-- TEXT follows --
In 1971, he became a journalist with an Israeli radio station. Two years later, he became correspondent of Radio Monte Carlo, and the next year, senior editor at the news department of Kol Yisrael. At the beginning of the 1970s, he acquired Israeli citizenship.

In 1981, he became a correspondent with the French television channel Antenne 2 (now France 2), acquiring the title of grand reporter in 1988 ("grand reporter" is a senior title in the French media). Three years later, he became chief of the Israel bureau of France 2. As of 2005, he was also vice-president of the Association of Foreign Press Correspondents in Jerusalem.

He has studied and written extensively on the political and diplomatic process of normalisation between Israel and the Palestinian Authority, and wrote an overview of the negotiations in 1997, published as Paix ou guerre, les secrets des négociations israélo-arabes 1917–1997 ("Peace or War, the Secrets of Israeli–Palestinian Negotiations, 1917–1997").

He was awarded the Chevalier de l'Ordre national de la Légion d'honneur on 12 August 2009.

In August 2015, he retired from his post in the Jerusalem office, and was replaced by Franck Genauzeau.
-- TEXT concluded --
-- SOURCE DATA follows --
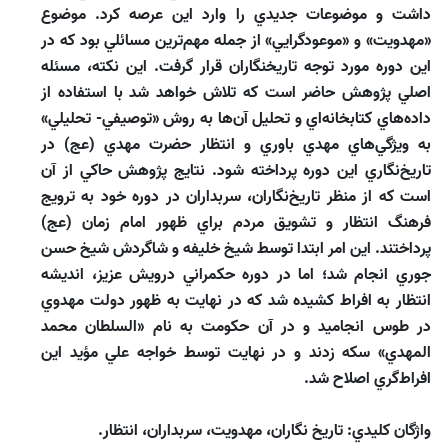
داشت و موضوعات جديدي را وارد اين عرصه كرد. موضوع
«مهدويت» و «موعودگرايي» از جمله مهم‌ترين مسائلي بود كه در
اين دوره مورد توجه تاريخنگاران قرار گرفت. اين نكته، مسئله
اصلي پژوهش حاضر است كه تلاش خواهد شد با استفاده از
داده‌‌هاي كتابخانه‌‌اي و تحليل آن‌ها به روش «توصيفي- تحليلي»
به ويژگي‌‌هاي مهدي ‌‌باوري و انتظار حضرت مهدي (عج) در
تاريخ‌نگاري اين دوره پرداخته شود. نتايج پژوهش حاكي از آن
است كه از منظر تاريخ‌‌نگاران، سربداران در دوره خود به ترويج
فرهنگ انتظار و تشويق مردم براي ظهور امام زمان (عج)
پرداختند. اين امر ابتدا توسط شيخ خليفه و شاگردش شيخ حسن
جوري انجام ‌شد؛ اما در دوره حكمراني درويش عزيز، انديشه
انتظار به افراط كشيده شد كه در نهايت به ظهور دولت مهدوي
در طوس انجاميد و در آن حكومت به نام «السلطان محمد
المهدي» سكه زدند و در نهايت توسط خواجه علي مؤيد اين
افراط‌‌گري اصلاح شد.
واژگان كليدي: تاريخ‌‌ نگاران، مهدويت، سربداران، انتظار.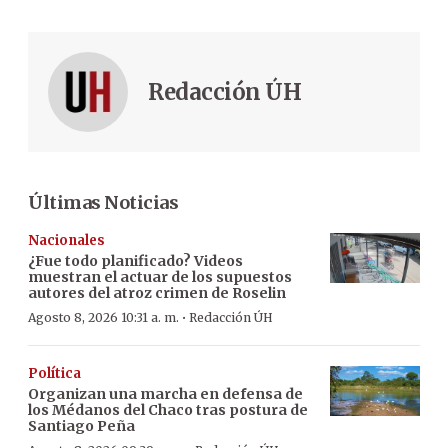
Redacción ÚH
Últimas Noticias
Nacionales
¿Fue todo planificado? Videos
muestran el actuar de los supuestos
autores del atroz crimen de Roselin
·
Agosto 8, 2026 10:31 a. m.
Redacción ÚH
Política
Organizan una marcha en defensa de
los Médanos del Chaco tras postura de
Santiago Peña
-- SOURCE DATA concluded --
- [REQUIRED WORK]:
Copy the stretch of the journalist's biography from "In 1971, he" through "acquired Israeli citizenship.", replacing "senior editor" with "managing editor". The saved data entries can be left aside, since none of the work depends on them.

- [EXERCISE RESULT]:
In 1971, he became a journalist with an Israeli radio station. Two years later, he became correspondent of Radio Monte Carlo, and the next year, managing editor at the news department of Kol Yisrael. At the beginning of the 1970s, he acquired Israeli citizenship.